The Senate's 2016 budget plan, which appears to be headed for a speedy passage, makes some big changes to the state's environmental laws.

Posted Updated

By
Laura Leslie
RALEIGH, N.C. — The Senate's spending proposal appears to be headed for a smooth and speedy passage later this week.
After leaders released the highlights of their spending plan Tuesday, the bill moved through committees Wednesday without any substantive amendments and is scheduled for its two required floor votes Thursday and then just after midnight Friday.

However, there are some major policy moves buried in what's known as the bill's "special provisions," released just before midnight.

One major change, embedded in the Natural and Economic Resources section, would throw out water quality rules aimed at restricting pollution flowing into reservoirs such as Falls Lake and Jordan Lake.

In a sweeping set of legislative "findings" beginning on page 111, the measure calls for the creation of a statewide "comprehensive management strategy to protect and improve water quality," replacing rules in place in the Neuse, Tar-Pamlico, Falls Lake and Jordan Lake watersheds.

"Existing nutrient management strategies have shown little to no improvement in water quality, have created an increased regulatory and economic burden in the billions of dollars to the State, its municipalities, and its citizens, and have rendered thousands of acres of public and private property useless," the section reads. "Instead of continuing a regulatory solution that is not improving, nor may ever improve, water quality standards, a new comprehensive management strategy that includes in situ treatment of impaired water bodies must be developed to replace the current flawed, economically irresponsible, and scientifically unjustified approach."

The section designates the Environmental Management Commission, a politically appointed body, to rewrite the nutrient management rules passed into law under Democratic leadership. The laws currently in effect would remain in effect until the EMC passes new ones under a 2019 deadline.

The Jordan Lake Rules were the product of years of stakeholder meetings and compromises but have never been fully implemented. Lawmakers voted in 2013 to delay the effective date of the most stringent provisions after developers and local governments upstream complained the cost of complying with them would be too high.

It also earmarks $500,000 for a study of freshwater mussels by the Division of Wildlife Resources, specifically looking at their potential use in pollution mitigation in Falls Lake and Jordan Lake.

Environmentalists blasted the proposals.

"Where these rules have been implemented, they reduce pollution. Repealing them would harm water quality across North Carolina and would violate the federal Clean Water Act," said the North Carolina Conservation Network's Grady McCallie

Neuse Riverkeeper Matthew Starr compared the mussel study to the unsuccessful and recently terminated SolarBee project to stir up water in Jordan Lake to prevent algal blooms.

"Introducing non-native freshwater mussels into North Carolina’s lakes would be a recipe for disaster and is no substitute for controlling pollution at the source," said Starr. "These provisions are just another attempt by the legislature to delay any actual clean up.
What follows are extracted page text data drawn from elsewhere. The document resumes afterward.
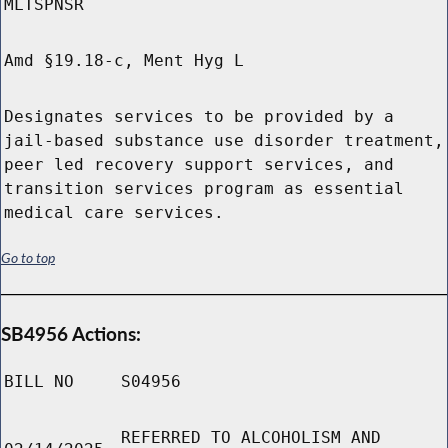
MLTSPNSR
Amd §19.18-c, Ment Hyg L
Designates services to be provided by a
jail-based substance use disorder treatment,
peer led recovery support services, and
transition services program as essential
medical care services.
Go to top
SB4956 Actions:
BILL NO
S04956
REFERRED TO ALCOHOLISM AND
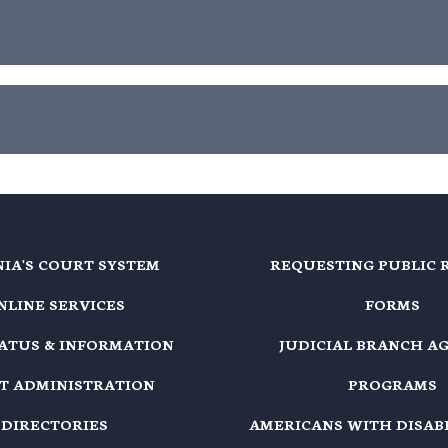
NIA'S COURT SYSTEM
REQUESTING PUBLIC 
NLINE SERVICES
FORMS
TATUS & INFORMATION
JUDICIAL BRANCH A
T ADMINISTRATION
PROGRAMS
DIRECTORIES
AMERICANS WITH DISABI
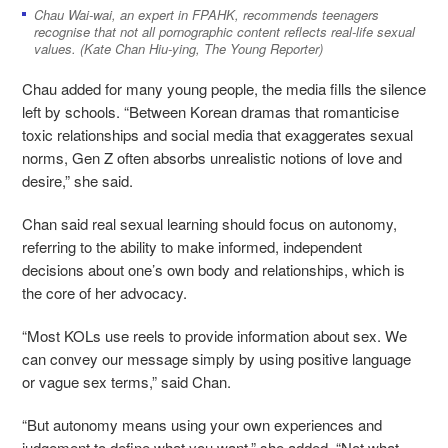
Chau Wai-wai, an expert in FPAHK, recommends teenagers
recognise that not all pornographic content reflects real-life sexual
values. (Kate Chan Hiu-ying, The Young Reporter)
Chau added for many young people, the media fills the silence
left by schools. “Between Korean dramas that romanticise
toxic relationships and social media that exaggerates sexual
norms, Gen Z often absorbs unrealistic notions of love and
desire,” she said.
Chan said real sexual learning should focus on autonomy,
referring to the ability to make informed, independent
decisions about one’s own body and relationships, which is
the core of her advocacy.
“Most KOLs use reels to provide information about sex. We
can convey our message simply by using positive language
or vague sex terms,” said Chan.
“But autonomy means using your own experiences and
judgement to define what you want,” she added. “Not what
It’s a waste of money."

The Senate budget also makes big changes to state regulation of marine fisheries.

It cuts two at-large members from the Marine Fisheries Commission, which would shrink from nine to seven, and would require a super-majority of five to take any action, including rule-making. It would also strictly limit what temporary changes the commission could make to existing fishery management rules.

That change is in response to a long-running battle between recreational fishermen, who want state regulators to ban the use of gill nets, and commercial fishermen, who say such a ban would put them out of business. That battle has flared up in recent years, leading to changes in the membership and leadership of the commission.

There was no discussion of any of those policy proposals in early hearings on the budget.